▶ _Task objective_
Two lines in the listing below mark the span: one contains "(pcbplotparams" and one contains "(hpglpendiameter 15.000000)". Reproduce both of them and everything between, exactly.

▶ _Extracted data_

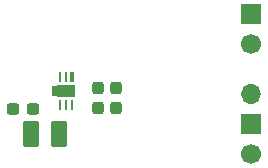
<source format=gts>
G04 #@! TF.GenerationSoftware,KiCad,Pcbnew,8.0.5*
G04 #@! TF.CreationDate,2024-10-05T21:15:00+02:00*
G04 #@! TF.ProjectId,XC9148-breakout,58433931-3438-42d6-9272-65616b6f7574,rev?*
G04 #@! TF.SameCoordinates,Original*
G04 #@! TF.FileFunction,Soldermask,Top*
G04 #@! TF.FilePolarity,Negative*
%FSLAX46Y46*%
G04 Gerber Fmt 4.6, Leading zero omitted, Abs format (unit mm)*
G04 Created by KiCad (PCBNEW 8.0.5) date 2024-10-05 21:15:00*
%MOMM*%
%LPD*%
G01*
G04 APERTURE LIST*
G04 Aperture macros list*
%AMRoundRect*
0 Rectangle with rounded corners*
0 $1 Rounding radius*
0 $2 $3 $4 $5 $6 $7 $8 $9 X,Y pos of 4 corners*
0 Add a 4 corners polygon primitive as box body*
4,1,4,$2,$3,$4,$5,$6,$7,$8,$9,$2,$3,0*
0 Add four circle primitives for the rounded corners*
1,1,$1+$1,$2,$3*
1,1,$1+$1,$4,$5*
1,1,$1+$1,$6,$7*
1,1,$1+$1,$8,$9*
0 Add four rect primitives between the rounded corners*
20,1,$1+$1,$2,$3,$4,$5,0*
20,1,$1+$1,$4,$5,$6,$7,0*
20,1,$1+$1,$6,$7,$8,$9,0*
20,1,$1+$1,$8,$9,$2,$3,0*%
G04 Aperture macros list end*
%ADD10R,0.350000X0.850000*%
%ADD11R,0.250000X0.850000*%
%ADD12R,1.600000X1.000000*%
%ADD13R,0.100000X0.900000*%
%ADD14R,0.800000X0.900000*%
%ADD15RoundRect,0.250001X0.462499X0.849999X-0.462499X0.849999X-0.462499X-0.849999X0.462499X-0.849999X0*%
%ADD16RoundRect,0.237500X0.237500X-0.300000X0.237500X0.300000X-0.237500X0.300000X-0.237500X-0.300000X0*%
%ADD17C,1.700000*%
%ADD18R,1.700000X1.700000*%
%ADD19RoundRect,0.237500X-0.300000X-0.237500X0.300000X-0.237500X0.300000X0.237500X-0.300000X0.237500X0*%
%ADD20O,1.700000X1.700000*%
G04 APERTURE END LIST*
D10*
X102260000Y-60120000D03*
D11*
X101710000Y-60120000D03*
X101210000Y-60120000D03*
X101210000Y-62470000D03*
X101710000Y-62470000D03*
X102210000Y-62470000D03*
D12*
X101710000Y-61295000D03*
D13*
X102560000Y-61295000D03*
D14*
X100860000Y-61295000D03*
D15*
X101120000Y-64930000D03*
X98795000Y-64930000D03*
D16*
X105940000Y-62745000D03*
X105940000Y-61020000D03*
D17*
X117410000Y-57280000D03*
D18*
X117410000Y-54740000D03*
D19*
X97207500Y-62790000D03*
X98932500Y-62790000D03*
D16*
X104420000Y-62740000D03*
X104420000Y-61015000D03*
D17*
X117410000Y-66630000D03*
D18*
X117410000Y-64090000D03*
D20*
X117410000Y-61550000D03*
M02*

</source>
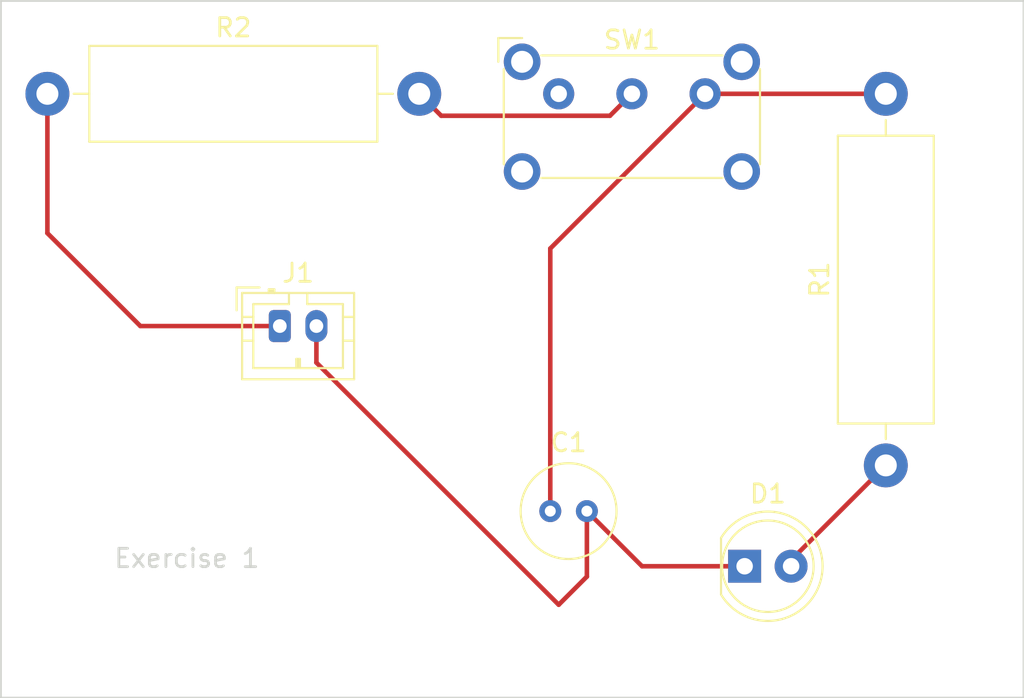
<source format=kicad_pcb>
(kicad_pcb (version 20211014) (generator pcbnew)

  (general
    (thickness 1.6)
  )

  (paper "A4")
  (layers
    (0 "F.Cu" signal)
    (31 "B.Cu" signal)
    (32 "B.Adhes" user "B.Adhesive")
    (33 "F.Adhes" user "F.Adhesive")
    (34 "B.Paste" user)
    (35 "F.Paste" user)
    (36 "B.SilkS" user "B.Silkscreen")
    (37 "F.SilkS" user "F.Silkscreen")
    (38 "B.Mask" user)
    (39 "F.Mask" user)
    (40 "Dwgs.User" user "User.Drawings")
    (41 "Cmts.User" user "User.Comments")
    (42 "Eco1.User" user "User.Eco1")
    (43 "Eco2.User" user "User.Eco2")
    (44 "Edge.Cuts" user)
    (45 "Margin" user)
    (46 "B.CrtYd" user "B.Courtyard")
    (47 "F.CrtYd" user "F.Courtyard")
    (48 "B.Fab" user)
    (49 "F.Fab" user)
    (50 "User.1" user)
    (51 "User.2" user)
    (52 "User.3" user)
    (53 "User.4" user)
    (54 "User.5" user)
    (55 "User.6" user)
    (56 "User.7" user)
    (57 "User.8" user)
    (58 "User.9" user)
  )

  (setup
    (pad_to_mask_clearance 0)
    (pcbplotparams
      (layerselection 0x00010fc_ffffffff)
      (disableapertmacros false)
      (usegerberextensions false)
      (usegerberattributes true)
      (usegerberadvancedattributes true)
      (creategerberjobfile true)
      (svguseinch false)
      (svgprecision 6)
      (excludeedgelayer true)
      (plotframeref false)
      (viasonmask false)
      (mode 1)
      (useauxorigin false)
      (hpglpennumber 1)
      (hpglpenspeed 20)
      (hpglpendiameter 15.000000)
      (dxfpolygonmode true)
      (dxfimperialunits true)
      (dxfusepcbnewfont true)
      (psnegative false)
      (psa4output false)
      (plotreference true)
      (plotvalue true)
      (plotinvisibletext false)
      (sketchpadsonfab false)
      (subtractmaskfromsilk false)
      (outputformat 1)
      (mirror false)
      (drillshape 1)
      (scaleselection 1)
      (outputdirectory "")
    )
  )

  (net 0 "")
  (net 1 "Net-(C1-Pad1)")
  (net 2 "Net-(C1-Pad2)")
  (net 3 "Net-(D1-Pad2)")
  (net 4 "Net-(J1-Pad1)")
  (net 5 "Net-(R2-Pad2)")
  (net 6 "unconnected-(SW1-Pad1)")

  (footprint "Connector_JST:JST_PH_B2B-PH-K_1x02_P2.00mm_Vertical" (layer "F.Cu") (at 129.54 78.74))

  (footprint "Button_Switch_THT:SW_E-Switch_EG1224_SPDT_Angled" (layer "F.Cu") (at 144.78 66.04))

  (footprint "Capacitor_THT:C_Radial_D5.0mm_H5.0mm_P2.00mm" (layer "F.Cu") (at 144.32 88.86))

  (footprint "Resistor_THT:R_Axial_DIN0516_L15.5mm_D5.0mm_P20.32mm_Horizontal" (layer "F.Cu") (at 116.84 66.04))

  (footprint "Resistor_THT:R_Axial_DIN0516_L15.5mm_D5.0mm_P20.32mm_Horizontal" (layer "F.Cu") (at 162.655 86.36 90))

  (footprint "LED_THT:LED_D5.0mm" (layer "F.Cu") (at 154.94 91.874496))

  (gr_rect (start 170.18 99.06) (end 170.18 99.06) (layer "Edge.Cuts") (width 0.1) (fill none) (tstamp 79178a3b-d471-404e-8d87-d9e947003e41))
  (gr_rect (start 114.3 60.96) (end 170.18 99.06) (layer "Edge.Cuts") (width 0.1) (fill none) (tstamp d411e4e9-5351-457e-aa67-51eadda7ac60))
  (gr_text "Exercise 1" (at 124.46 91.44) (layer "Edge.Cuts") (tstamp 8544d222-46af-4afc-a61c-3592b622bd32)
    (effects (font (size 1 1) (thickness 0.15)))
  )

  (segment (start 152.78 66.04) (end 144.32 74.5) (width 0.25) (layer "F.Cu") (net 1) (tstamp 6842f752-35ad-4581-add8-51d96617abb7))
  (segment (start 152.78 66.04) (end 162.655 66.04) (width 0.25) (layer "F.Cu") (net 1) (tstamp ba4a598d-ed8b-4c67-b657-1489594fc8b1))
  (segment (start 144.32 74.5) (end 144.32 88.86) (width 0.25) (layer "F.Cu") (net 1) (tstamp fc4fa389-e98a-4776-be2b-c9e27209ab92))
  (segment (start 131.54 80.74) (end 144.78 93.98) (width 0.25) (layer "F.Cu") (net 2) (tstamp 017514c2-d2ef-4fdf-b359-fd100b624c04))
  (segment (start 144.78 93.98) (end 146.32 92.44) (width 0.25) (layer "F.Cu") (net 2) (tstamp 1e299458-7fcf-45da-85d2-5551f18c8d73))
  (segment (start 149.334496 91.874496) (end 146.32 88.86) (width 0.25) (layer "F.Cu") (net 2) (tstamp 22f2e55e-47f9-41f5-a5f3-a8d6dceae7be))
  (segment (start 154.94 91.874496) (end 149.334496 91.874496) (width 0.25) (layer "F.Cu") (net 2) (tstamp 605b56b5-88bf-4741-a11d-21fea6381931))
  (segment (start 131.54 78.74) (end 131.54 80.74) (width 0.25) (layer "F.Cu") (net 2) (tstamp 87dde48d-a024-44a0-b6e0-bffaf6672597))
  (segment (start 146.32 92.44) (end 146.32 88.86) (width 0.25) (layer "F.Cu") (net 2) (tstamp a66845af-143d-413f-85f6-757857d4ca42))
  (segment (start 157.48 91.535) (end 157.48 91.874496) (width 0.25) (layer "F.Cu") (net 3) (tstamp 8a2ef070-92d5-4dea-a6a4-cb27460a25e1))
  (segment (start 162.655 86.36) (end 157.48 91.535) (width 0.25) (layer "F.Cu") (net 3) (tstamp d5f5c7e8-f603-407a-b4e0-90a6f8560dee))
  (segment (start 129.54 78.74) (end 121.92 78.74) (width 0.25) (layer "F.Cu") (net 4) (tstamp 4bcc7714-f56f-4eb9-8898-aa3a4c8eb576))
  (segment (start 116.84 73.66) (end 116.84 66.04) (width 0.25) (layer "F.Cu") (net 4) (tstamp 82c9389f-bc5d-468d-a091-8ed0a4d0c7e4))
  (segment (start 121.92 78.74) (end 116.84 73.66) (width 0.25) (layer "F.Cu") (net 4) (tstamp e00d1429-4154-49ff-99f5-8e727eeec00e))
  (segment (start 138.36 67.24) (end 147.58 67.24) (width 0.25) (layer "F.Cu") (net 5) (tstamp b9309ffd-836d-4dba-9665-79eeea3e3336))
  (segment (start 147.58 67.24) (end 148.78 66.04) (width 0.25) (layer "F.Cu") (net 5) (tstamp ddc29588-fbd6-46a7-be81-8ea294ebdb5d))
  (segment (start 137.16 66.04) (end 138.36 67.24) (width 0.25) (layer "F.Cu") (net 5) (tstamp ed5b0db4-dcb2-4f07-86f4-64e6e0816ed8))

)

</source>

▶ _Response area_
    (pcbplotparams
      (layerselection 0x00010fc_ffffffff)
      (disableapertmacros false)
      (usegerberextensions false)
      (usegerberattributes true)
      (usegerberadvancedattributes true)
      (creategerberjobfile true)
      (svguseinch false)
      (svgprecision 6)
      (excludeedgelayer true)
      (plotframeref false)
      (viasonmask false)
      (mode 1)
      (useauxorigin false)
      (hpglpennumber 1)
      (hpglpenspeed 20)
      (hpglpendiameter 15.000000)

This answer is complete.